Dataset entries
>>>

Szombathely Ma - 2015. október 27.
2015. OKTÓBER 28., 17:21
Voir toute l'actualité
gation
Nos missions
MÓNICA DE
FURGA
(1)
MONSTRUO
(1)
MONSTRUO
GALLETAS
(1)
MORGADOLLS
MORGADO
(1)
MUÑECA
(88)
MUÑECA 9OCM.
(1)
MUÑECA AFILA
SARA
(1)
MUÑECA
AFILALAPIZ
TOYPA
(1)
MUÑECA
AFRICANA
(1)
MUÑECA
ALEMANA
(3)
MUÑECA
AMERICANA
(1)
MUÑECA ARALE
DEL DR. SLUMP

<<<

The line containing "Nos missions" and every line after it, through the last one above, should be written out word for word.

Nos missions
MÓNICA DE
FURGA
(1)
MONSTRUO
(1)
MONSTRUO
GALLETAS
(1)
MORGADOLLS
MORGADO
(1)
MUÑECA
(88)
MUÑECA 9OCM.
(1)
MUÑECA AFILA
SARA
(1)
MUÑECA
AFILALAPIZ
TOYPA
(1)
MUÑECA
AFRICANA
(1)
MUÑECA
ALEMANA
(3)
MUÑECA
AMERICANA
(1)
MUÑECA ARALE
DEL DR. SLUMP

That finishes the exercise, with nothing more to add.